*REQUEST*. Using the entries below, copy exactly each line from the line with "f_number: 1.9" up to and including the line with "f_number: 5.6", with every picture left out.

**** AVAILABLE RECORDS

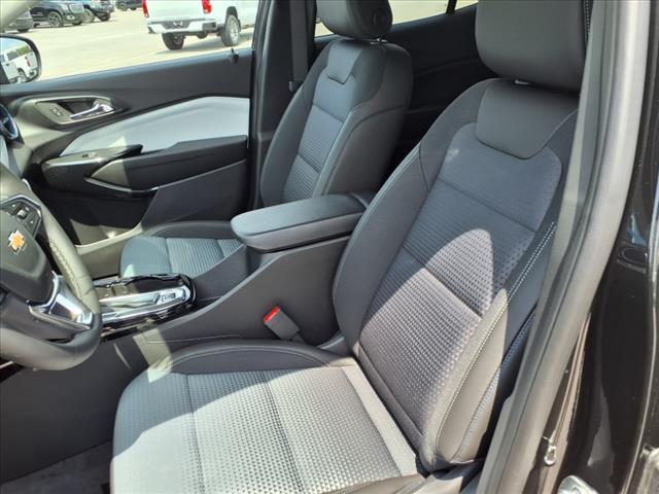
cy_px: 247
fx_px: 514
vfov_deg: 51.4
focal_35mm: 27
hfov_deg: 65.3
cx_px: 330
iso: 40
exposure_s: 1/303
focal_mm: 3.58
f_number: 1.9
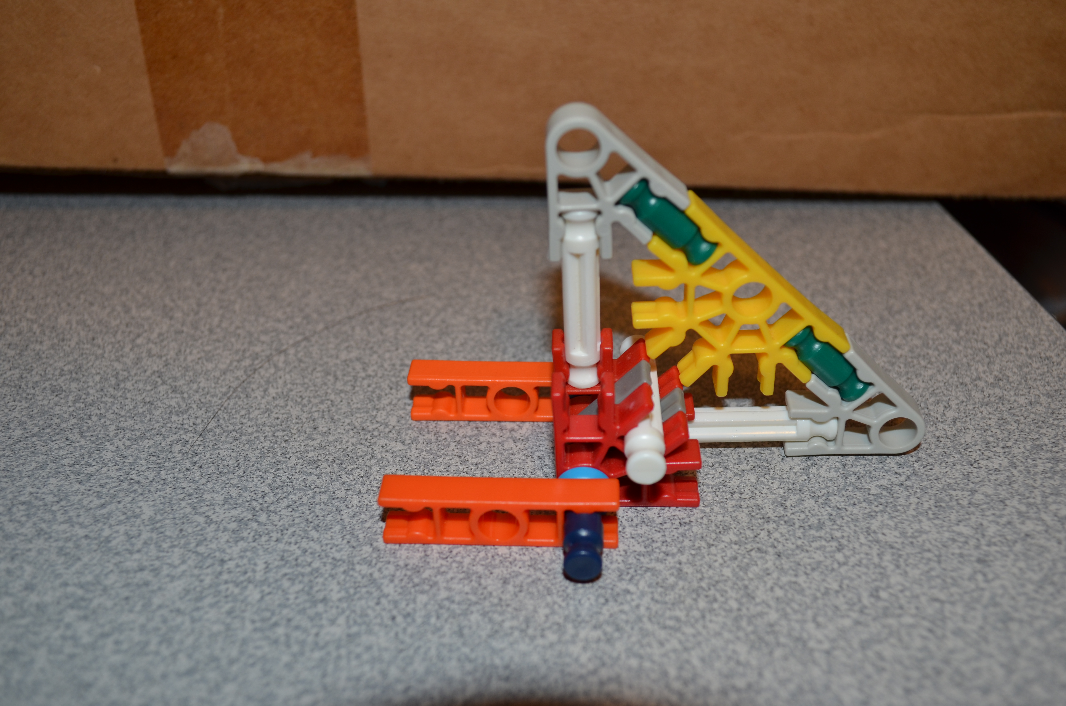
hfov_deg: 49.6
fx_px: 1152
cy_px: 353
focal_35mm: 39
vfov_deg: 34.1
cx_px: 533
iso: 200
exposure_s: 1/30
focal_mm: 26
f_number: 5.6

********
**** AVAILABLE RECORDS

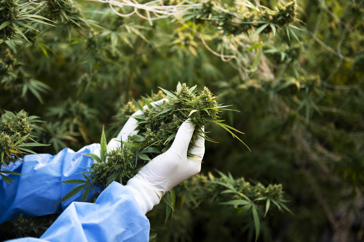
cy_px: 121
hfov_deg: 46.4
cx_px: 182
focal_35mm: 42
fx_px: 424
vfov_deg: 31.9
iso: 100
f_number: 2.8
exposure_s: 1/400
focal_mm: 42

********

*EXERCISE RESULT*.
f_number: 1.9
hfov_deg: 49.6
fx_px: 1152
cy_px: 353
focal_35mm: 39
vfov_deg: 34.1
cx_px: 533
iso: 200
exposure_s: 1/30
focal_mm: 26
f_number: 5.6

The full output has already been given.